Darroch renunciou na quarta (10), após a publicação dos memorandos em que o embaixador chamava Donald Trump de “inepto” –o presidente dos EUA rebateu dizendo que o diplomata era “muito estúpido”.

“Dadas as consequências daquele vazamento, estou consciente de que houve danos causados às relações internacionais britânicas e que haveria interesse público claro em trazer a pessoa ou as pessoas responsáveis à Justiça”, afirmou Neil Basu, comissário-assistente da Polícia Metropolitana.

Basu também advertiu que a imprensa do país pode estar violando a lei caso faça novas publicações sobre os memorandos. “A publicação de comunicações vazadas, sabendo-se do dano que causaram ou devem causar, pode também ser um assunto criminal.”

O Antagonista observa que isso é no Reino Unido.

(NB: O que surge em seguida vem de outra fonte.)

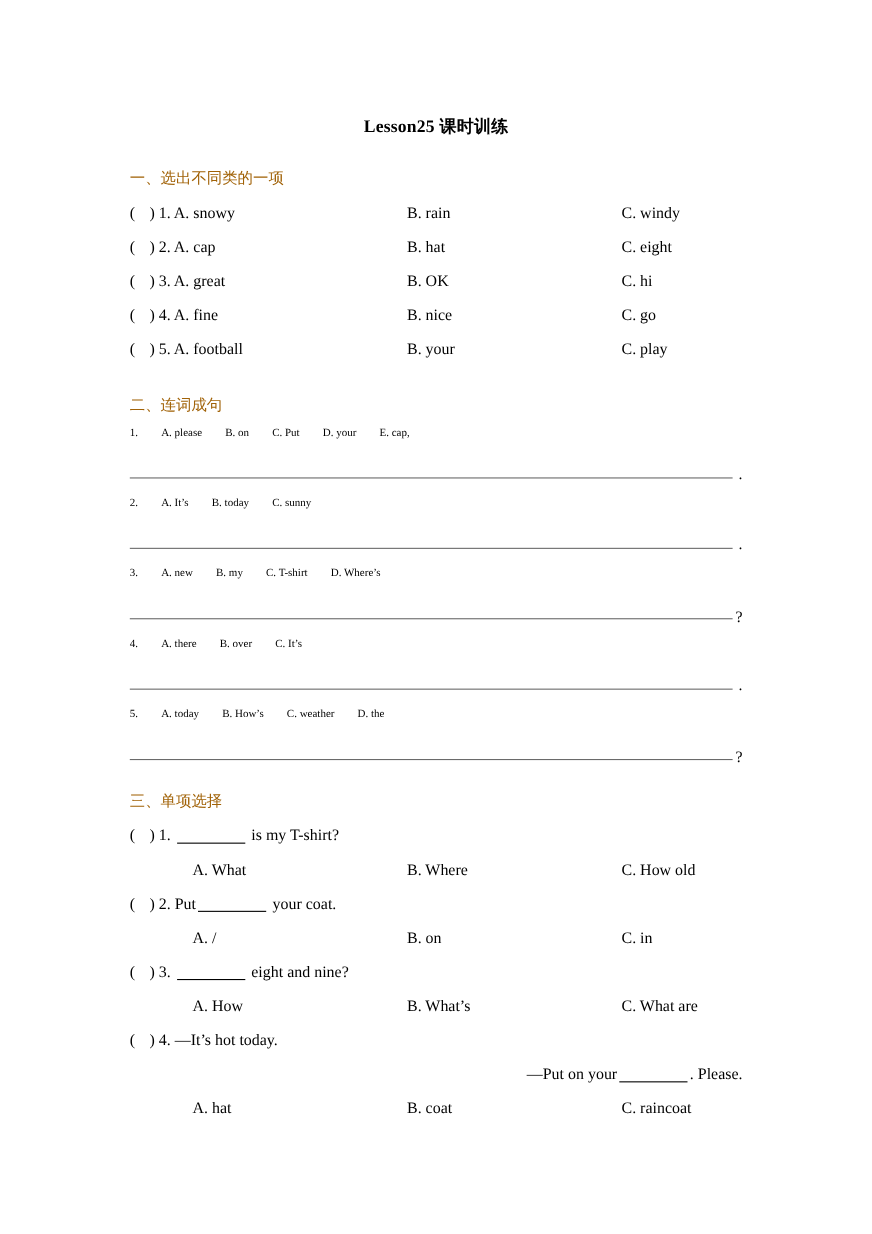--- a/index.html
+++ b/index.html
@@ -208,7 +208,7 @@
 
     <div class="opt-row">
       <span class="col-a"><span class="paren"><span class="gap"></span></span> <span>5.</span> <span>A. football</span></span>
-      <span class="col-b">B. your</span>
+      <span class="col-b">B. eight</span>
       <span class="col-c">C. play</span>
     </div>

Aqui, a própria Folha associa-se a Glenn Greenwald para divulgar as mensagens roubadas –comunicações privadas, não documentos oficiais– da Lava Jato.

Comentários

  • Sergio -

    Mas não foi aqui que se vazou uma conversa ilegal entre um presidente e um ex-presidente se não me falhe a memória

  • Luis -

    Aqui até "juizes" endossam os crimes dos "vazamentos" enquanto aliados dos criminosos beneficiados repercutem o material ilegal. Tudo por um projeto de poder que deve estar recompensando.

  • VPB -

    Aqui, as autoridades são muito frouxas; tem medo de enquadrar criminosos, só pode, qual outra explicação para permitir tamanho escárnio contra o país e autoridades?